Lettere in redazione
Digitale, una mazzata per le tv locali
Come se già le cose non andassero abbastanza male per la stampa scritta, con pochi gruppi editoriali che detengono il monopolio dell’informazione locale e vanno avanti con una redazione di 4 gatti con contratto degno di questo nome e con pensionati o impiegati delle poste che scrivono in cambio di due caramelle, adesso arriva pure la mazzata per le televisioni locali.
Il piano del governo era molto chiaro: dimezzare il numero delle emittenti per favorire pochi colossi, che poi significa accaparramento delle entrate pubblicitarie e spegnimento di voci che parlano lingue diverse; se poi al progetto del principale imprenditore televisivo del nostro Paese ci si aggiungono gli appetiti dei monopolisti regionali e scarsa vigilanza da parte degli enti locali ecco che la frittata è fatta.
Dalle graduatorie uscite in Toscana per l’assegnazione delle frequenze emergono chiaramente alcuni dati: sono state favorite le televisioni che negli anni hanno investito sui mezzi e sull’espansione territoriale senza considerare che in molti casi lo hanno fatto senza investire sul personale e magari, nel peggiore dei casi, limitandosi a trasmettere a ruota televendite e accattivanti signorine, nelle ore più tarde della notte. In soldoni questo significa che le emittenti che hanno invece investito sul personale, che hanno puntato su figure qualificate garantendogli tra mille difficoltà un contratto degno di questo nome verranno penalizzate. Non solo. Le televisioni che negli anni si sono prese la briga di coprire piccoli centri per senso di responsabilità, credendo che l’informazione locale sia un servizio per i cittadini, pur rimettendoci in termini di bacino pubblicitario, oggi vengono punite.

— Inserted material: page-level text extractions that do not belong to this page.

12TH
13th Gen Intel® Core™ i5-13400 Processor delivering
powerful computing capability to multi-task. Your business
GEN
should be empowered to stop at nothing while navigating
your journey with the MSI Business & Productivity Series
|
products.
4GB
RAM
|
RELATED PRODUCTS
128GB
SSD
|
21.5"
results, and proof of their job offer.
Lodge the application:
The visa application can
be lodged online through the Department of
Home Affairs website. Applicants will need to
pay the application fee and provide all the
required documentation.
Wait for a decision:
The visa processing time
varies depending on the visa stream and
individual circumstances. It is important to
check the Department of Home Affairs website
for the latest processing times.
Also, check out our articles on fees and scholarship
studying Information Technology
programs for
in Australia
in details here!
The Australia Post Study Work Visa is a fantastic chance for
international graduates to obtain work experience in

Ed ecco che emerge la seconda grave conseguenza di questa rivoluzione: oltre ai dipendenti dell’emittenza locale ci rimetteranno anche i comuni più piccoli e le frazioni, insomma territori già di per sé penalizzati che perderanno anche il servizio dell’informazione. Ma c’è anche una terza categoria di vittime: sono i negozianti di paese, i piccoli imprenditori che non hanno certo né i soldi né l’interesse per farsi pubblicità su scala regionale o nazionale.
Io sono una trentenne fortunata visto come girano le cose in Italia: ho un contratto a tempo indeterminato come giornalista. Lavoro in una piccola televisione di provincia che, stringendo i denti, è riuscita a superare momenti difficili salvaguardando sostanzialmente il personale ed i rapporti diretti con il territorio. Possibile che l’unica lezione che rischia di venir fuori, ancora una volta, è che chi gioca pulito perde?
Il progetto del governo era chiaro, speriamo che gli amministratori ed i politici toscani facciano qualcosa per arginarlo; che non dimostrino di interessarsi delle tv locali solo quando c’è da fare campagna elettorale o da farsi vedere con la fascia tricolore al taglio del nastro del nuovo marciapiede.
Il precedente governo ha annunciato tante volte di voler portare internet veloce nelle case di tutti gli italiani, ma poi ha sempre rimandato gli stanziamenti necessari. Ha invece trovato i fondi per sostituire la tv analogica con quella digitale, dando anche incentivi per l’acquisto dei decoder e agendo una volta tanto con grande rapidità (lo switch off in Toscana è stato addirittura anticipato di sei mesi). Non è che la tv digitale sia peggio di quella analogica. Tutt’altro: migliore qualità del segnale, molti più canali disponibili, riduzione dei costi di trasmissione (a parte gli investimenti per passare a questo sistema). Ma c’è da chiedersi se in tanta solerzia non abbiano inciso anche altri «interessi». Come, per esempio, la concorrenza che la paytv di Mediaset ha lanciato a Sky.
Un passaggio così frettoloso ha preso un po’ di sprovvista le emittenti locali. Non tanto per le attrezzature, che quasi tutte avevano già programmato, quanto per le modalità del bando di assegnazione delle frequenze, uscito in pieno agosto e che ha portato il Ministero ad assegnare le frequenze e la numerazione dei canali a poche ore dall’inizio dello switch off. Il numero ridotto di frequenze a disposizione della Toscana (perché nel frattempo il governo ne aveva vendute alcune per la telefonia di nuova generazione) ha creato altri problemi. E qui forse è mancata anche una possibile «regia» da parte della Regione che poteva dare il suo aiuto alla nascita di «intese» in modo da non far restar fuori nessuna emittente.
Quello che segnala la giornalista è poi verissimo. I parametri scelti dal Ministero hanno premiato anche «scatole» ormai vuote, che ribattono solo televendite, e penalizzato alcune piccole realtà che invece fanno informazione locale.